| Problem statement |
Lift every line from the entries that includes the word "Board".

═══ Data supplied ═══

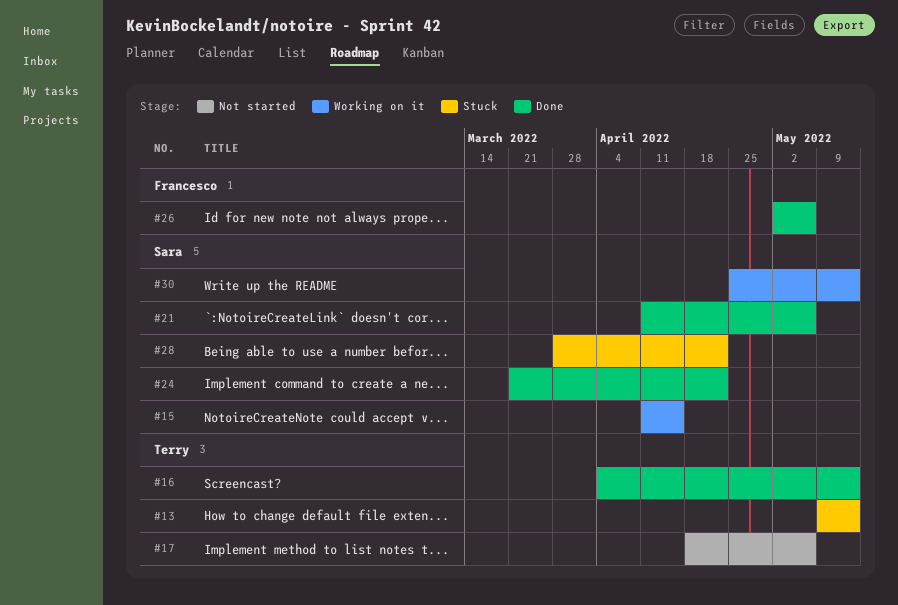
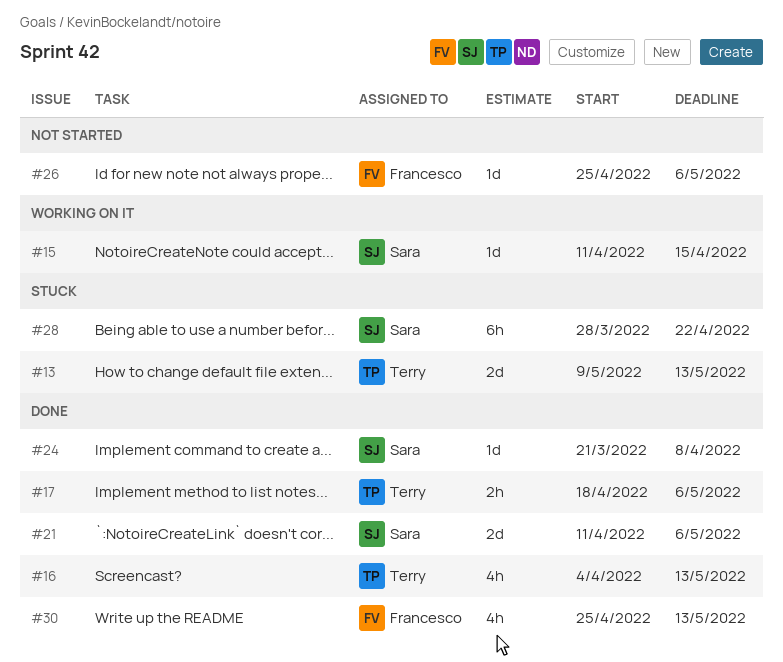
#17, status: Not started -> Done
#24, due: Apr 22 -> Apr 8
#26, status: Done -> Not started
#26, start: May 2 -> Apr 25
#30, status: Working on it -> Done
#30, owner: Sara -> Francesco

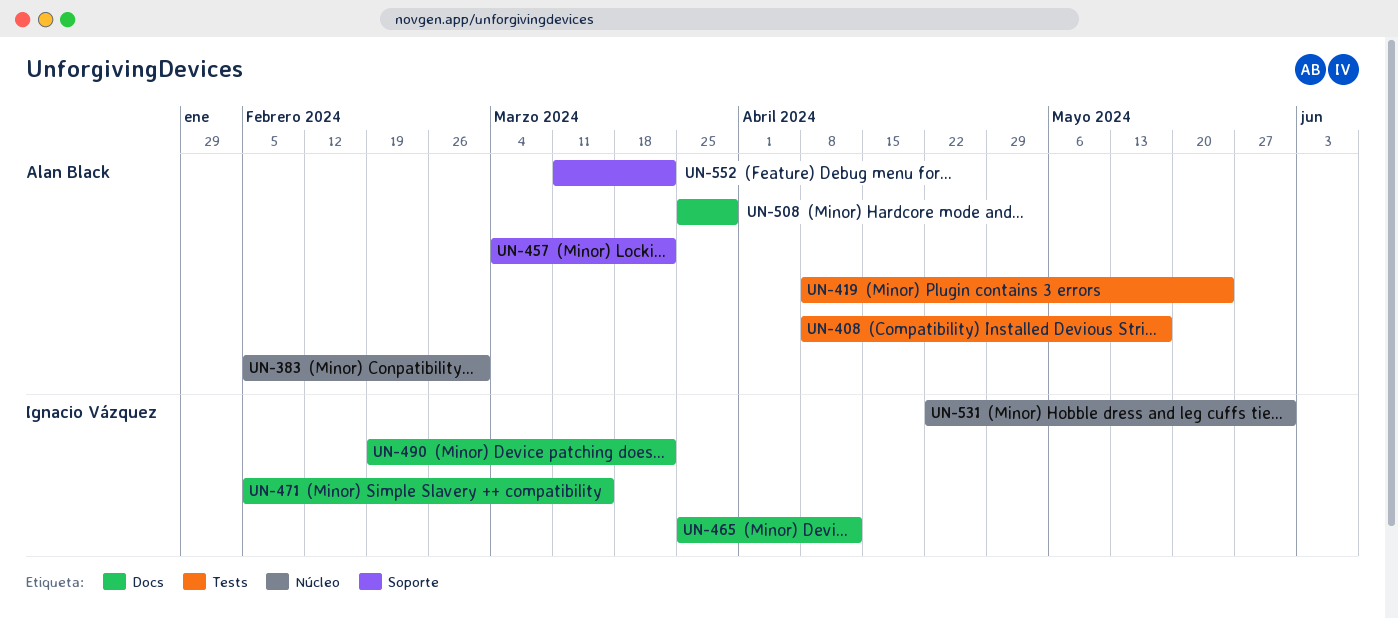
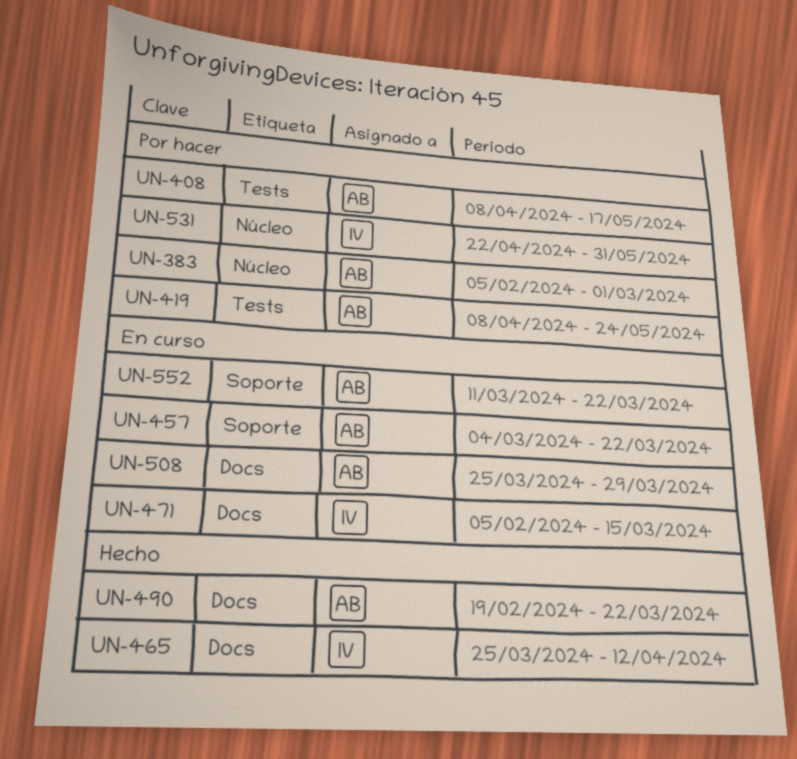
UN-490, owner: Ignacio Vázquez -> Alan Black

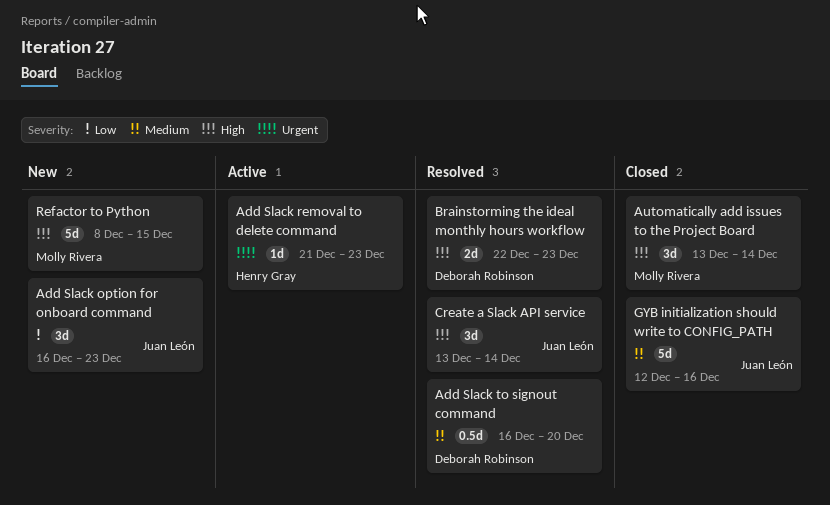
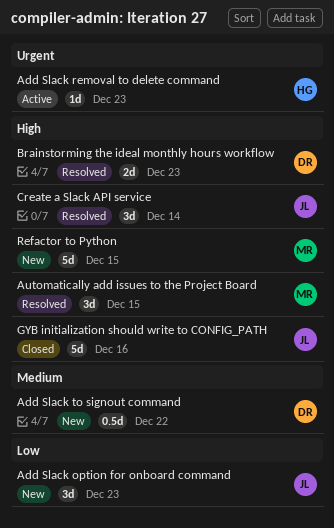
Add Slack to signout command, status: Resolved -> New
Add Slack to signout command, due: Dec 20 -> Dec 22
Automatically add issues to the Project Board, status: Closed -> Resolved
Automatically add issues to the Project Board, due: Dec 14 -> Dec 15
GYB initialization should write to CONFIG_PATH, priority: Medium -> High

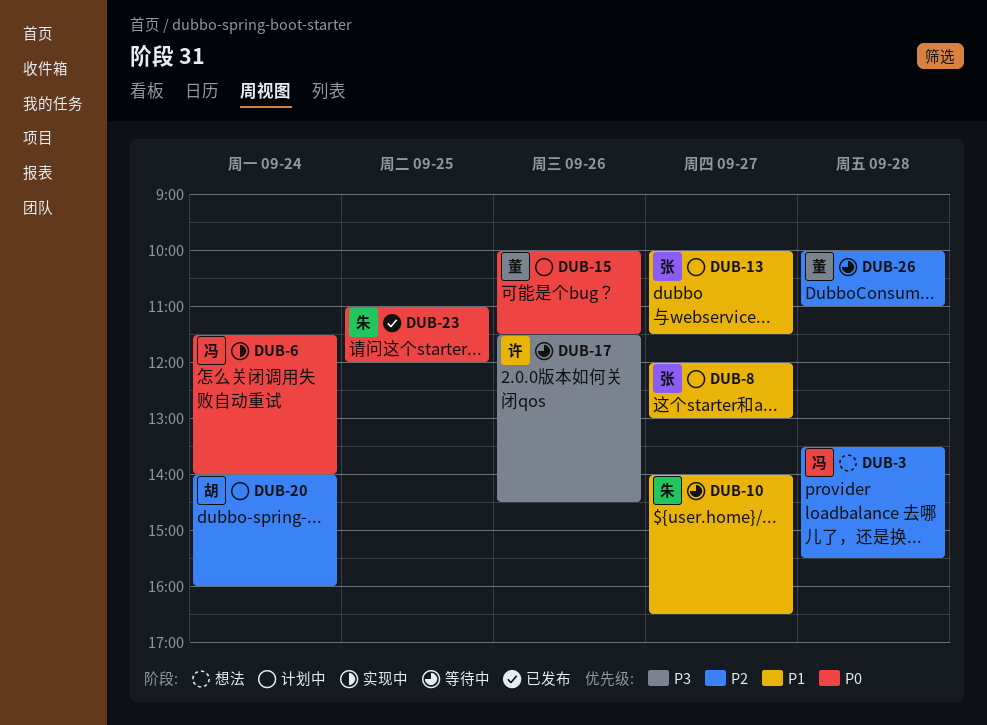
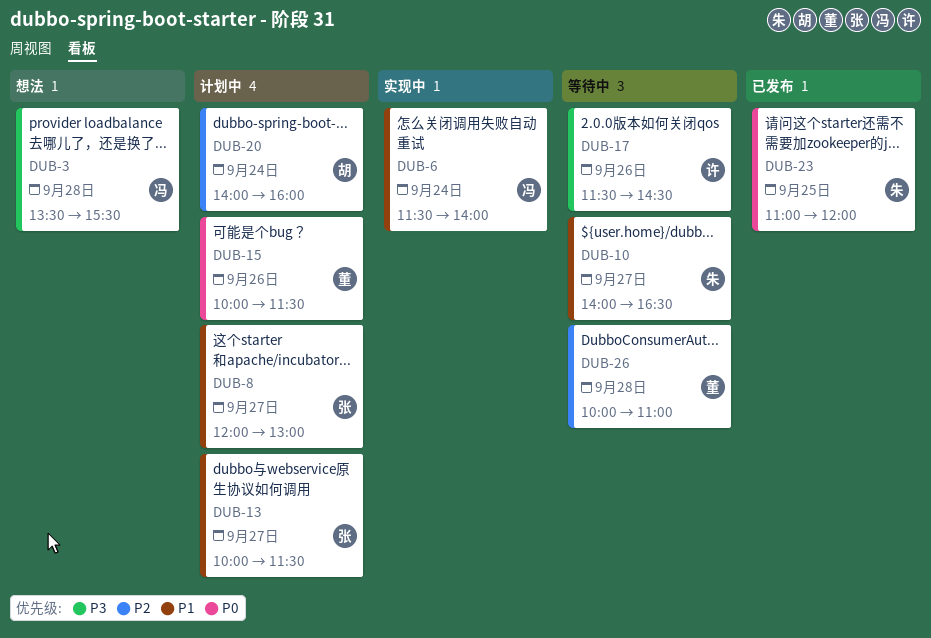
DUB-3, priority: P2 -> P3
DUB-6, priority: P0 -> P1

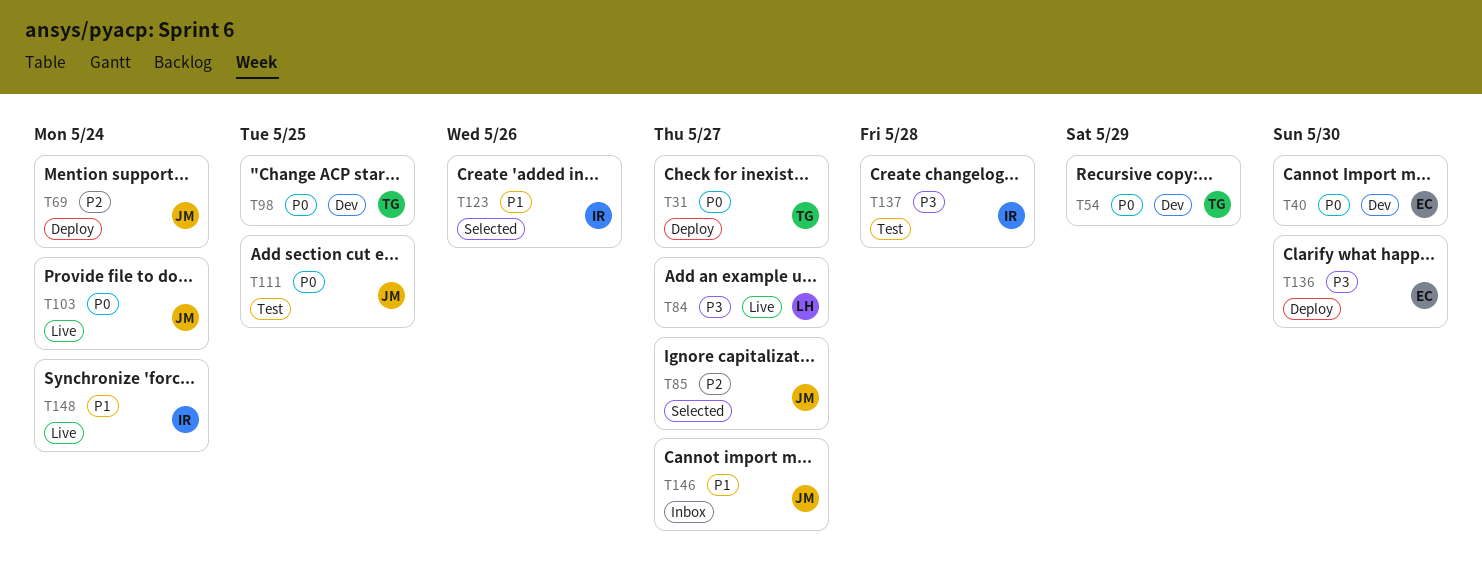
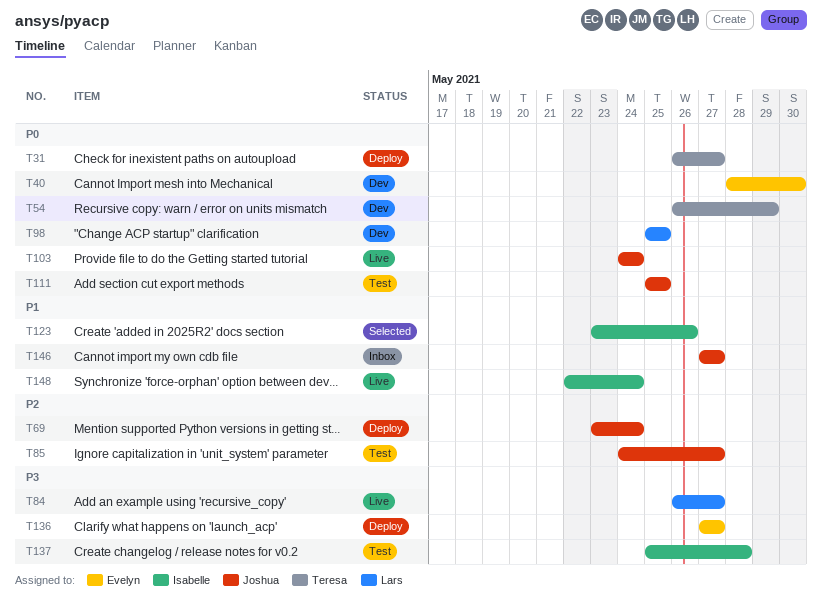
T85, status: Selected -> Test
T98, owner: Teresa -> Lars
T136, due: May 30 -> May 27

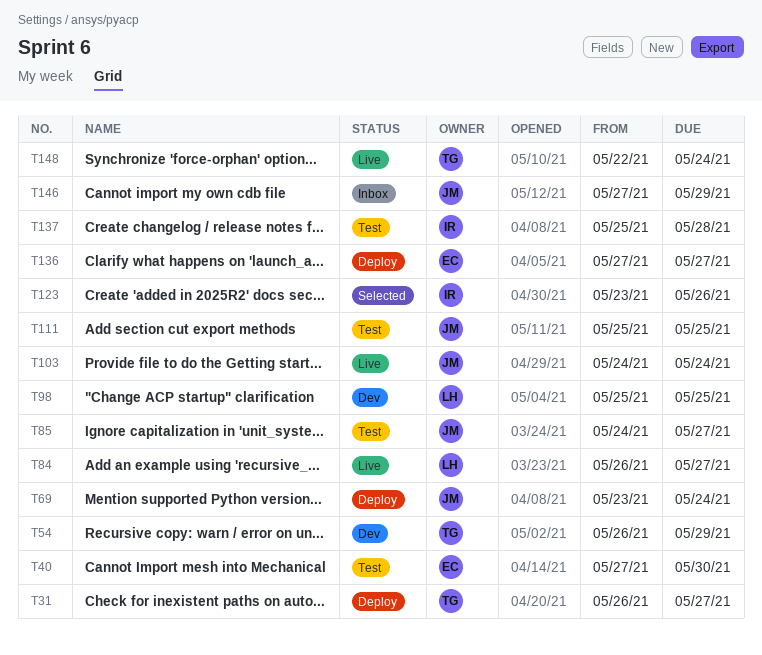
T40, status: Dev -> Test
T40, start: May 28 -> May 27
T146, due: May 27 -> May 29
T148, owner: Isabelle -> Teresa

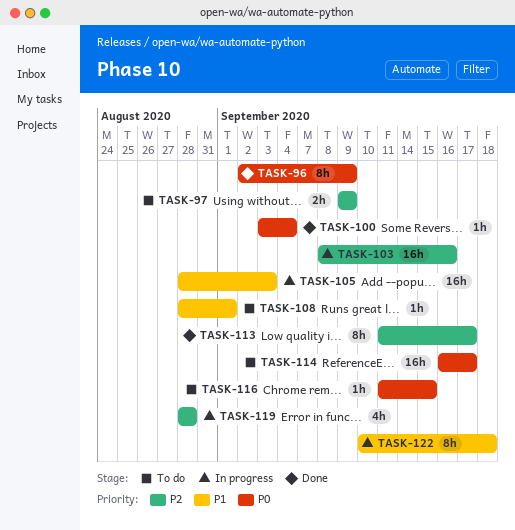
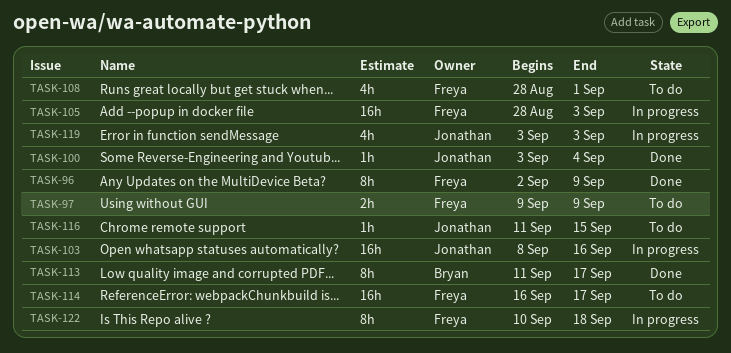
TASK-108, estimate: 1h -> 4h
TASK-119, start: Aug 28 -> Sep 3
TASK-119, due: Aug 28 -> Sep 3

═══

| Result |
Automatically add issues to the Project Board, status: Closed -> Resolved
Automatically add issues to the Project Board, due: Dec 14 -> Dec 15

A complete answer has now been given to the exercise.